The woman mentioned Harry Potter. The man cited Top Gear. His bestselling collections of tubthumping journalism are translated into all major languages. (Polish readers will be aware that Wiat Wedug Clarksona translates as The World According to Clarkson).
Don’t waste your time, Ian McEwan. Put away your watercolours, David Hockney. The outer world now cherishes Britain for an imagined juvenile wizard and an apparently genuine right-wing, automotive blowhard.

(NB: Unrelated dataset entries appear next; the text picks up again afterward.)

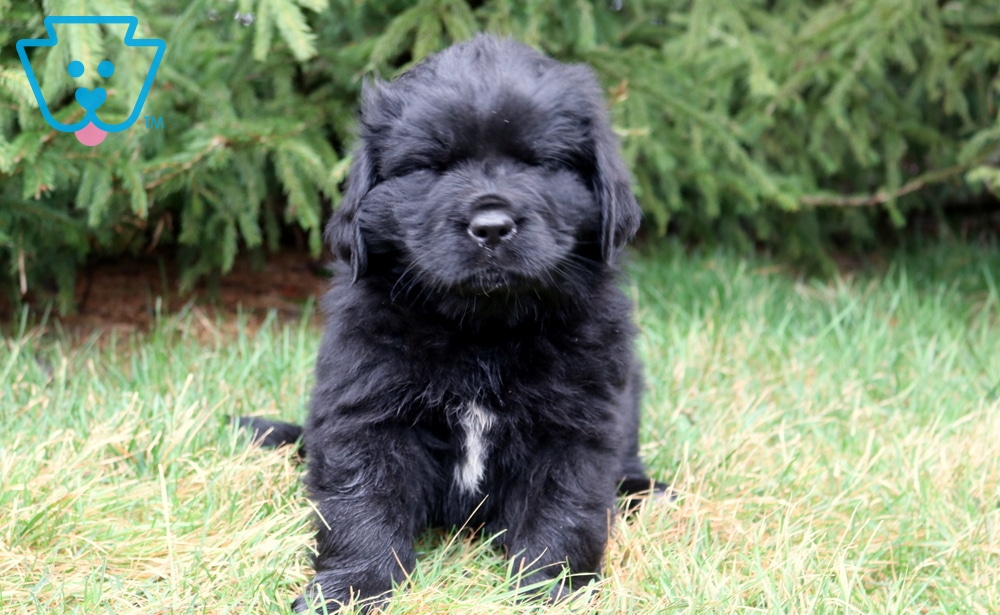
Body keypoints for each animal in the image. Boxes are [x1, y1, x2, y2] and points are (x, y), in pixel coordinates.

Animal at [242, 34, 667, 613]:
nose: (491, 226)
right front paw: (350, 589)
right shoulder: (367, 410)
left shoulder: (579, 420)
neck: (482, 331)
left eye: (538, 163)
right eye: (431, 167)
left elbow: (564, 505)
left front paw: (550, 588)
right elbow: (361, 503)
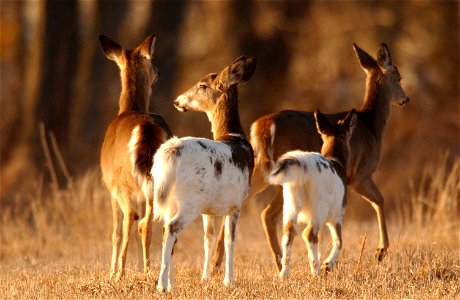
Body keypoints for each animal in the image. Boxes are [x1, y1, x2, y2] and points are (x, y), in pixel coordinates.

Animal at [99, 35, 172, 282]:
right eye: (154, 64)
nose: (159, 73)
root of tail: (146, 126)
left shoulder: (110, 187)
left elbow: (115, 231)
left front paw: (112, 272)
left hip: (123, 183)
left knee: (131, 218)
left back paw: (120, 273)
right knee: (153, 225)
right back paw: (152, 270)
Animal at [152, 55, 256, 292]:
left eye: (202, 86)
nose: (177, 101)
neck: (234, 138)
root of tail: (173, 150)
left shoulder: (209, 211)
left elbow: (208, 239)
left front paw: (205, 278)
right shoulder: (236, 204)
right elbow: (229, 240)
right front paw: (229, 281)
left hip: (169, 197)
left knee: (166, 231)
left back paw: (170, 284)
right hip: (191, 199)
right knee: (171, 228)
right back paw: (161, 285)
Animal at [272, 108, 358, 278]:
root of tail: (302, 163)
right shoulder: (337, 215)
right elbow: (339, 242)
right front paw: (327, 265)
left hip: (290, 202)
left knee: (288, 233)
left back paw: (284, 275)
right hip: (319, 206)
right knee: (309, 234)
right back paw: (316, 271)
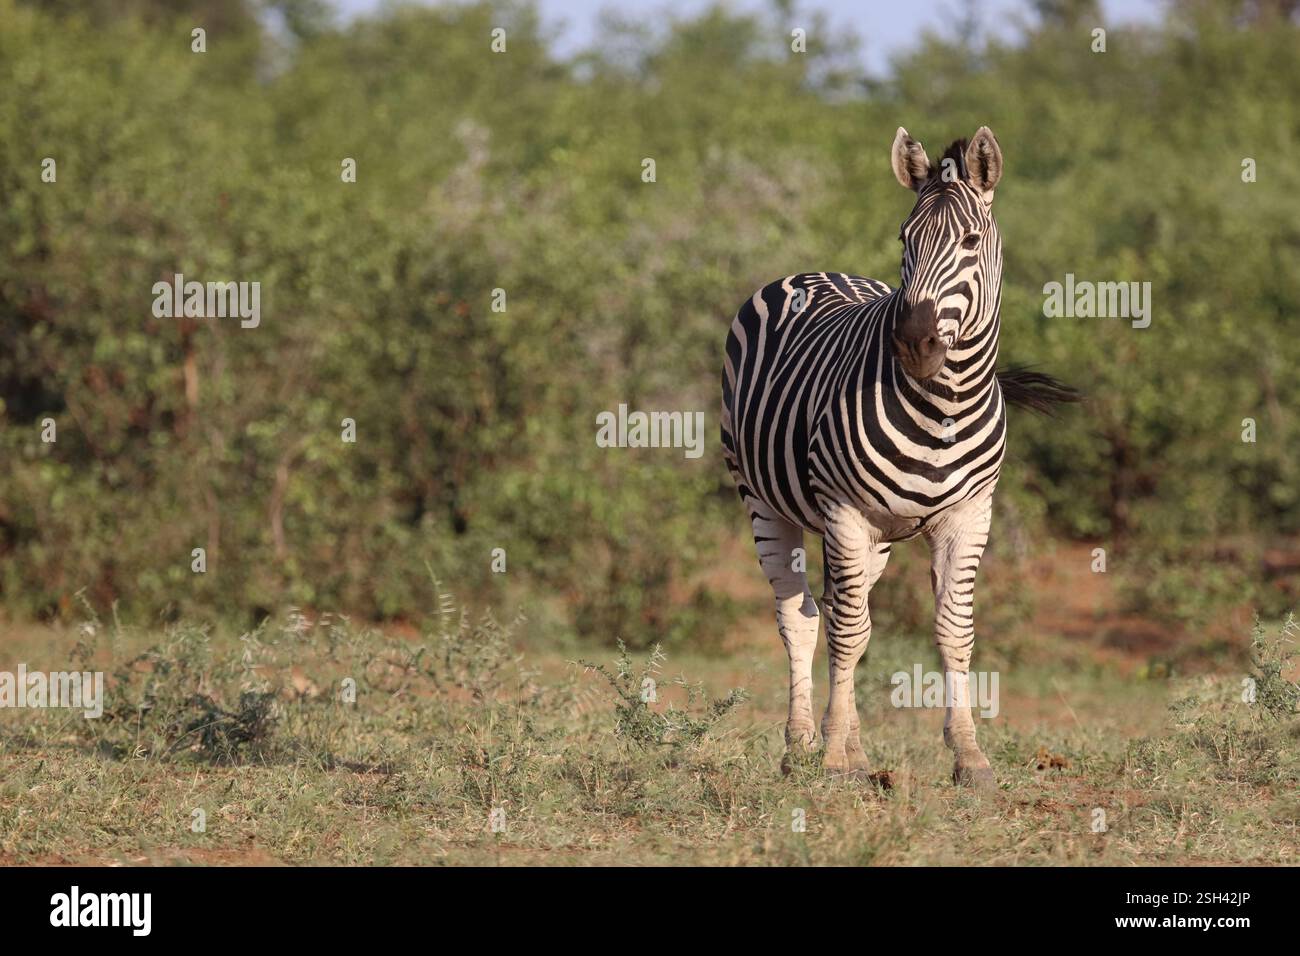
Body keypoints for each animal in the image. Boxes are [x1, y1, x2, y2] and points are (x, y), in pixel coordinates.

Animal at [720, 126, 1077, 789]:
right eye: (904, 239)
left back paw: (857, 752)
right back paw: (801, 747)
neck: (943, 404)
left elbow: (952, 630)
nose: (913, 343)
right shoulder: (844, 511)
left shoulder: (969, 516)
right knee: (804, 617)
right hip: (765, 501)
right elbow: (845, 631)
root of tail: (815, 271)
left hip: (878, 536)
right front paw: (831, 758)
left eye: (970, 241)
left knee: (845, 612)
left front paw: (969, 757)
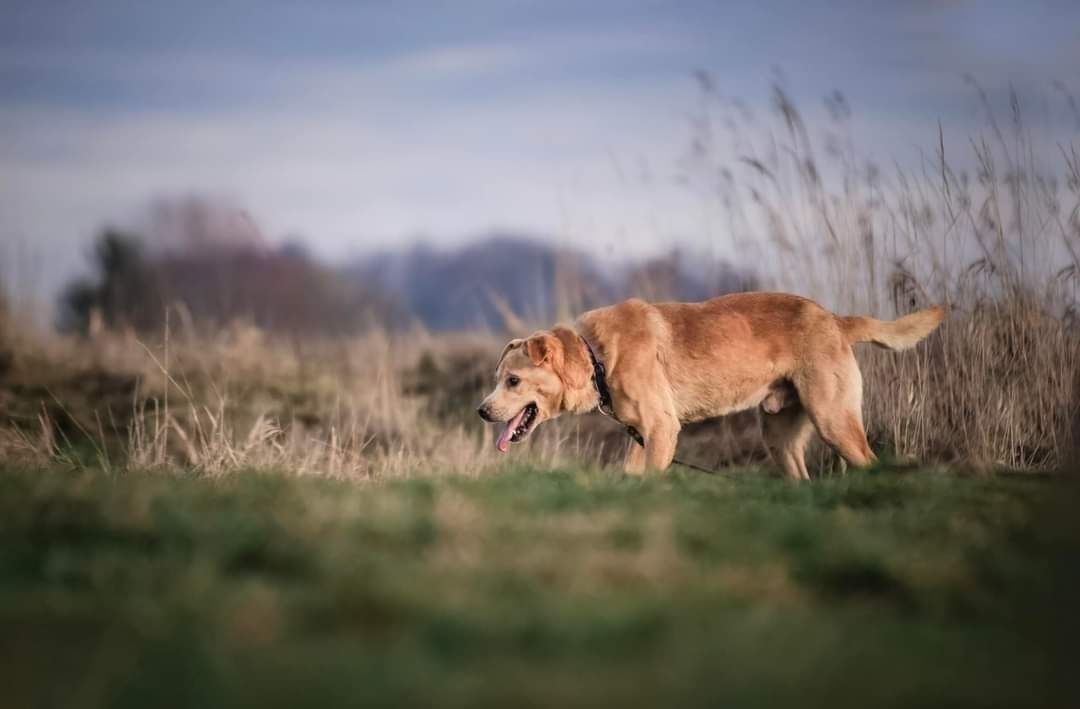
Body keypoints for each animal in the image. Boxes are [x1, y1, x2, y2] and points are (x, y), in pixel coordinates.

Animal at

Ever the ironist, Clarkson seems to question just how real “Jeremy Clarkson” is. “I don’t believe what I write, any more than you believe what you say,” he once told Alastair Campbell. Yet the appeal of warm- ale, mid-grade xenophobia is genuine enough. In a few weeks, Nigel Farage, a Clarksonian if ever there were one, looks set to lead the United Kingdom Independence Party to victory in the Euro elections.
The Movement for Jocular Insularity is getting out of hand and the Daily Mirror will require a sharper silver bullet to kill off its chief werewolf. This is Wiat Wedug Clarksona.